5-FU is also converted inside cells into 5-fluorouridine triphosphate (5FUTP), which can be incorporated into RNA (especially ribosomal RNA, tRNA, snRNA, and mRNA) in place of uridine. 5-FU incorporation into precursor rRNA impairs rRNA processing and maturation. Incorporation into small nuclear RNA (snRNA), particularly U2 snRNA, inhibits pseudouridylation, and results in faulty pre-mRNA splicing.

==History==
In 1954, Abraham Cantarow and Karl Paschkis found liver tumors absorbed radioactive uracil more readily than did normal liver cells. Charles Heidelberger, who had earlier found that fluorine in fluoroacetic acid inhibited a vital enzyme, asked Robert Duschinsky and Robert Schnitzer at Hoffmann-La Roche to synthesize fluorouracil.

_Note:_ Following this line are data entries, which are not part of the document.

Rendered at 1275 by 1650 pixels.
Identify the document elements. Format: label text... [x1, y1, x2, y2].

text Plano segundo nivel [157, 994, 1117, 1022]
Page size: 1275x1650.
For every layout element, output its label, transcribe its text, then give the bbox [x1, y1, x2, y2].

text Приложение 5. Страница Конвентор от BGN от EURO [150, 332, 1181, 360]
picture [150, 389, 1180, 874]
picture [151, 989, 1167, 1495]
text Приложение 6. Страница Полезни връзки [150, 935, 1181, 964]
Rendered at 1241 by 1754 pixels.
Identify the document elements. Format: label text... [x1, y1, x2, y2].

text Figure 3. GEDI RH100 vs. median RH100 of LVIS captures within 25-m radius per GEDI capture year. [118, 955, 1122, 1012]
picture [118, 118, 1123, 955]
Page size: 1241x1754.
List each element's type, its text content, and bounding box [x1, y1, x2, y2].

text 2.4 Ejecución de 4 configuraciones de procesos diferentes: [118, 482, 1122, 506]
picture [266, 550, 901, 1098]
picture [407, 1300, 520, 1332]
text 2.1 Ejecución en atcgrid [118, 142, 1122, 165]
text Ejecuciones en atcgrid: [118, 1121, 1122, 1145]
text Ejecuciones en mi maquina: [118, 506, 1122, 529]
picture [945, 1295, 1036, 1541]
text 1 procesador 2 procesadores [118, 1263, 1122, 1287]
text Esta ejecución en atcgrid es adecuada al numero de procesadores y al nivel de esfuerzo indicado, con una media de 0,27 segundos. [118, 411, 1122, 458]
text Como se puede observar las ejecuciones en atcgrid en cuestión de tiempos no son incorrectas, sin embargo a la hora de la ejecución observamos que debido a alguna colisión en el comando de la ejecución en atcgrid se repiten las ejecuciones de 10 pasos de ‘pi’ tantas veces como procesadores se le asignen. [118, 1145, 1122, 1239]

Some credit Heidelberger and Duschinsky with the discovery that 5-fluorouracil markedly inhibited tumors in mice. The original 1957 report
In 1958, Anthony R. Curreri, Fred J. Ansfield, Forde A. McIver, Harry A. Waisman, and Charles Heidelberger reported the first clinical findings of 5-FU's activity in cancer in humans.

==Natural Occurrence==
In 2003, scientists isolated 5-fluorouracil and 4 closely related compounds from the marine sponge, Phakellia fusca, collected near Woody Island of the Paracel Islands in the South China Sea. Fluorine-containing natural products are extremely rare with few examples such as monofluoroacetate.

==Names==
The name "fluorouracil" is the INN, USAN, USP name, and BAN. The form "5-fluorouracil" is often used; it shows that there is a fluorine atom on the 5th carbon of a uracil ring.